Our second conviction was that there already exists a great deal of exciting political art being made in London and elsewhere, often by artists who due to the contingencies of bourgeois cultural institutions are split up into small groups (artists, musicians, poets, etcetera) with little or no sense of how they might come together or how a more integral culture of radical art-makers might be brought into existence. We wanted to examine this existing radical culture, to pore over its fragments, and to think about how infrastructures might be built that would allow its participants to constitute for one another a larger and more critical audience.

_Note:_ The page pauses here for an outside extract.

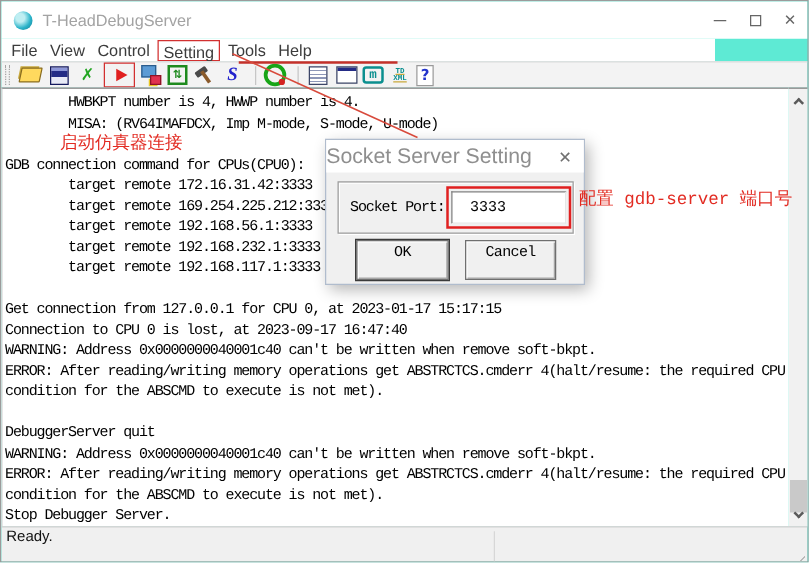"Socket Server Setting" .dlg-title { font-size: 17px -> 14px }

The relationship between these two convictions was also clear from the outset. Without an autonomous culture of mutual support in contemporary radical art, radical artists tend to become dependent on the patronage and exhibition structures of a politically hostile ‘art world’, which is to say on exactly those market-leaders of gentrification and urban social cleansing who are delighted to be able to defend themselves on the grounds that they support radical social criticism. The attempt to think about how procedures of collaboration and joint action between separate groups of political artists might be accomplished was therefore intended not just as an exercise in self-support (as important as this may be), but also as an attempt to wrench critical art out of the dead curatorial grasp of gentrifiers and increasingly competitive, exclusive, and proprietorial universities, so as to bring it into a closer relationship to community activism, backroom conspiritorialism, and to the radical political organisations that are already active in London and which already possess their own brilliant and distinctive cultures of performance and display.

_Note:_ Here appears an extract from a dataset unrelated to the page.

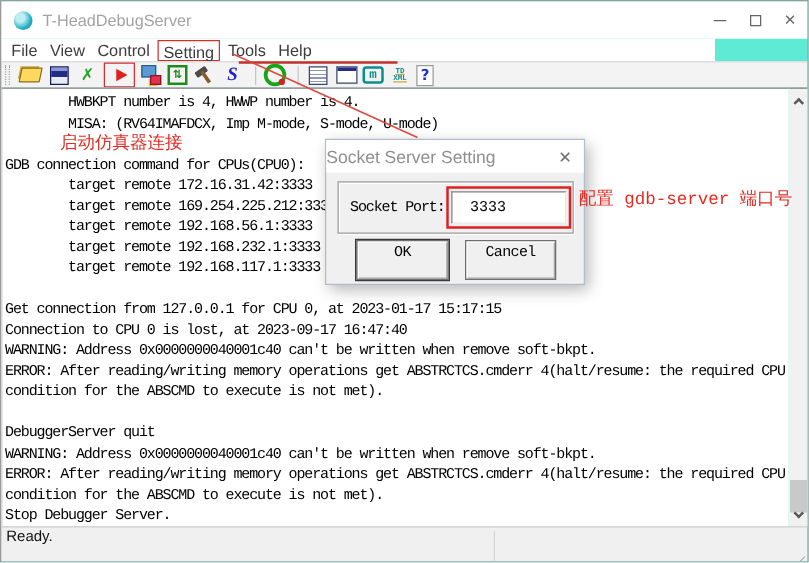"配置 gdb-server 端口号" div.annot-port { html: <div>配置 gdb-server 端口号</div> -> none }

Our discussions over the last five months have been various and sometimes digressive. One of the reasons for this is that it was a principal commitment of the group not to decide at the point of initiation what its practical conclusions ought to be. We were less interested in starting another regular night or magazine than in thinking about how to bring together the projects that we admired and with which many of us are already involved. We have also been out of necessity a closed group, because part of our aim has been to step on the toes of the curators and the professional networkers for whom the whole concept of ‘openness’ is just a synonym for investment opportunities.